Vorliegend wenden sich die Antragstellerinnen im Wege der Gewährung einstweiligen Rechtsschutzes gegen das ihnen gegenüber von der Vergabekammer bei der Bezirksregierung Düsseldorf ausgesprochene Verbot, für verschiedene Wirkstoffe Zuschläge auf Angebote von Pharmaunternehmen zum Abschluss von Rabattverträgen zu erteilen.
Die Antragstellerinnen haben gemeinsam unter Federführung der Antragstellerin Ziffer 1 (AOK Baden-Württemberg) für insgesamt 83 Wirkstoffe die auf dem Markt in Deutschland für diese Wirkstoffe tätigen in- und ausländischen Pharmaunternehmen mit Schreiben vom 03.08.2007 aufgefordert, bis zum 03.09.2007, 12.00 Uhr ein entsprechendes - bis 31.12.2007 verbindliches - Angebot für eine Rabattvereinbarung nach § 130a Abs. 8 des Fünften Buches des Sozialgesetzbuches (SGB V) für den Zeitraum vom 01.01.2008 bis 31.12.2009 bei der Antragstellerin Ziffer 1 abzugeben.
Eine inhaltsgleiche Veröffentlichung dieses Anschreibens erfolgte im elektronischen Bundesanzeiger am 06.08.2007 mit Korrekturen vom 10. und 28.08.2007.
Hinsichtlich der Einzelheiten wird auf den Inhalt des Schreibens vom 03.08.2007 sowie auf die beigefügten Anlagen verwiesen.
Aus den bis zum Ablauf der Angebotsfrist eingegangenen Angeboten wurden je Wirkstoff drei bis vier Pharmaunternehmen ausgewählt, mit denen Rabattverträge abgeschlossen werden sollten.
Mit Schreiben vom 14.09.2007 informierten die Antragstellerinnen sämtliche ein Angebot abgegebenen Pharmaunternehmen “im Vorgriff„ auf die zu erfolgenden Vertragsabschlüsse, die “14 Tage nach Absendung dieser Vorabinformation beabsichtigt„ seien.
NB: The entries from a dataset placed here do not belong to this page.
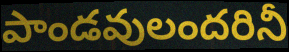
పాండవులందరినీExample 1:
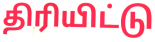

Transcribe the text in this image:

திரியிட்டு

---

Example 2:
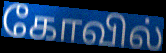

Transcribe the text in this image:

கோவில்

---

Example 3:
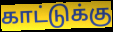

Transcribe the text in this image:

காட்டுக்கு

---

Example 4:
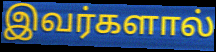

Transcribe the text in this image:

இவர்களால்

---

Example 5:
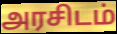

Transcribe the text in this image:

அரசிடம்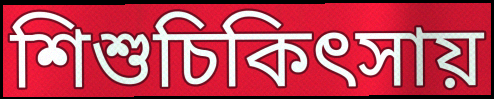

Eine Benennung der jeweils ausgewählten Pharmaunternehmen enthielt dieses Schreiben nicht.
Daraufhin beantragte die … (Beigeladene Ziffer 1) mit Schreiben vom 25.09.2007 bei der Vergabekammer bei der Bezirksregierung Düsseldorf die Einleitung eines Nachprüfungsverfahrens nach den §§ 102 und 107 des Gesetzes gegen Wettbewerbsbeschränkungen (GWB) mit der Begründung, die Antragstellerinnen hätten mit ihrem Vorgehen gegen mehrere vergaberechtliche Vorgaben verstoßen.
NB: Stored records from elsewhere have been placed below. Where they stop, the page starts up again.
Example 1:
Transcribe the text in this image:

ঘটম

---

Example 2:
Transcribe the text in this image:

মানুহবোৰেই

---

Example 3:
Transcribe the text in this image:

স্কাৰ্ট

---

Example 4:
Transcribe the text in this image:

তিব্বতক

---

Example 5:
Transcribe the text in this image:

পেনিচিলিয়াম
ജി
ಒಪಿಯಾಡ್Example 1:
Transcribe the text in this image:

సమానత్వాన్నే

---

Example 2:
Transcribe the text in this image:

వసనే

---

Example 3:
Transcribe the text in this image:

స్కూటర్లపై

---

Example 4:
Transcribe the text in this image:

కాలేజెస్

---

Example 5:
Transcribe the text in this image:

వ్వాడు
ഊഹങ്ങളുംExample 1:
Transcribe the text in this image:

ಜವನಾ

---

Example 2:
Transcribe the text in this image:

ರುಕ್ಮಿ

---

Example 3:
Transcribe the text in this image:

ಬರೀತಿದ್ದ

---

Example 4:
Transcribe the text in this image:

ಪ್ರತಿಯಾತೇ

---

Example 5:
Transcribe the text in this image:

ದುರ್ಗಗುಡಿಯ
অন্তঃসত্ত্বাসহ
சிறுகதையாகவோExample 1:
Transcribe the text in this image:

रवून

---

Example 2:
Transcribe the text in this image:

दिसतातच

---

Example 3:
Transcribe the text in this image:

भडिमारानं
Nach Beiladung von 31 Pharmaunternehmen fasste die Vergabekammer bei der Bezirksregierung Düsseldorf den Beschluss (VK-31/2007-L), den hiesigen Antragstellerinnen zu untersagen, hinsichtlich der im einzelnen bezeichneten Wirkstoffe auf die vorliegenden Angebote Zuschläge zu erteilen.
Der Nachprüfungsantrag sei zulässig, eine vorrangige Zuständigkeit der Sozialgerichtsbarkeit bestehe nicht. Auch ihre örtliche Zuständigkeit sei gegeben.
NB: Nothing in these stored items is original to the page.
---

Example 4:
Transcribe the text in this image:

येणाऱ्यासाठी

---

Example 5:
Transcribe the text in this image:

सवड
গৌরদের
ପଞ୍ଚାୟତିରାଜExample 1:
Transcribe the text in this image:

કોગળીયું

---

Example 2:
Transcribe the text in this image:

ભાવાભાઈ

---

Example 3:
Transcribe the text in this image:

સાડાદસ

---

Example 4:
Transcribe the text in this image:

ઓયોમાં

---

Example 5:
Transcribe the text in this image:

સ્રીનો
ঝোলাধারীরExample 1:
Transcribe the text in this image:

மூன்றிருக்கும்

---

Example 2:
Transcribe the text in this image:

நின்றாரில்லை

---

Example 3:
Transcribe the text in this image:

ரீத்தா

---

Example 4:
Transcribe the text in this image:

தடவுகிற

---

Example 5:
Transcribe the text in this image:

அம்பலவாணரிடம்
Der für die Vergabe öffentlicher Aufträge maßgebende Schwellenwert von 211.000,00 Euro sei vorliegend überschritten.
Die Antragstellerinnen seien öffentliche Auftraggeber.
Auch die Merkmale eines öffentlichen Auftrages (Leistungserbringung gegen Entgelt an einen öffentlichen Auftraggeber) lägen vor.
Eine vergaberechtsfreie Dienstleistungskonzession liege hier ebenso wenig wie eine Bereichsausnahme nach § 100 Abs. 2 GWB vor.
Der Nachprüfungsantrag sei auch begründet, da die Antragstellerinnen gegen das Gleichbehandlungs- und Transparenzgebot au...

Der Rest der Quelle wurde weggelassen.